▶ _Problem description_
Return only the lines starting at the line that contains "713 786 820" and ending with the final line of the listing; include both endpoints.

(Record excerpts Opens)

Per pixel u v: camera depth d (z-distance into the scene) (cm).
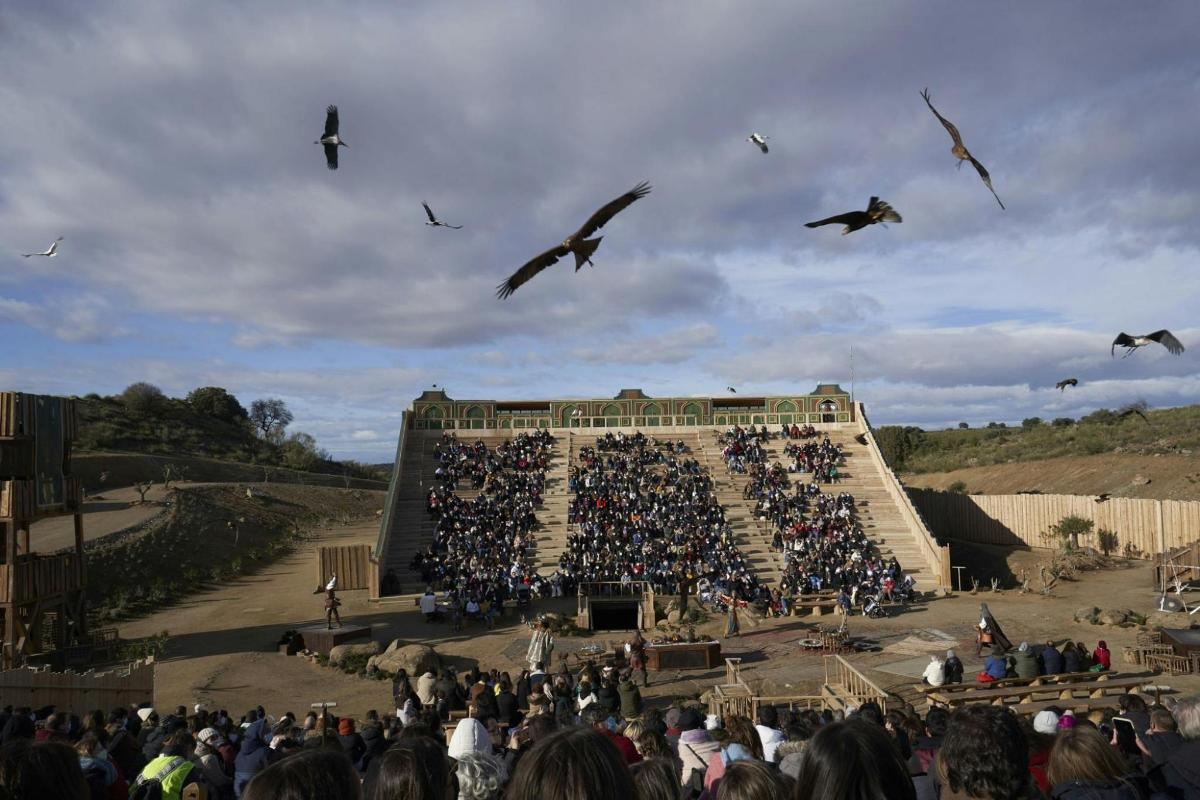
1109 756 546
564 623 3975
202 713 1667
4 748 438
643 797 486
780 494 5575
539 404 6794
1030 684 2331
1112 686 2308
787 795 454
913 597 4441
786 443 6475
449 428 6700
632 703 2145
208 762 1140
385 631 3900
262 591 5069
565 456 6322
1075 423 9275
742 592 4250
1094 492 6169
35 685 1975
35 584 3231
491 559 4744
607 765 371
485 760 535
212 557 5847
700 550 4772
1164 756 671
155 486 8100
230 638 3794
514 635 3797
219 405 14562
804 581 4472
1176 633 2748
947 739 486
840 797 402
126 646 3519
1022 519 5881
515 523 5262
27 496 3241
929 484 8431
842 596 4081
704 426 6794
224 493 8369
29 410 3291
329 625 3641
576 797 355
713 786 820
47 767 426
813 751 424
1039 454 7812
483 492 5775
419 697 2353
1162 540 4828
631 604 4375
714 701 2402
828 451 6203
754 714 2264
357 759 1275
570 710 1850
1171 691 2294
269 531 7431
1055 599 4184
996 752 452
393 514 5488
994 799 448
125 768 1052
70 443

(Record excerpts Closes)

▶ _Exercise output_
713 786 820
47 767 426
813 751 424
1039 454 7812
483 492 5775
419 697 2353
1162 540 4828
631 604 4375
714 701 2402
828 451 6203
754 714 2264
357 759 1275
570 710 1850
1171 691 2294
269 531 7431
1055 599 4184
996 752 452
393 514 5488
994 799 448
125 768 1052
70 443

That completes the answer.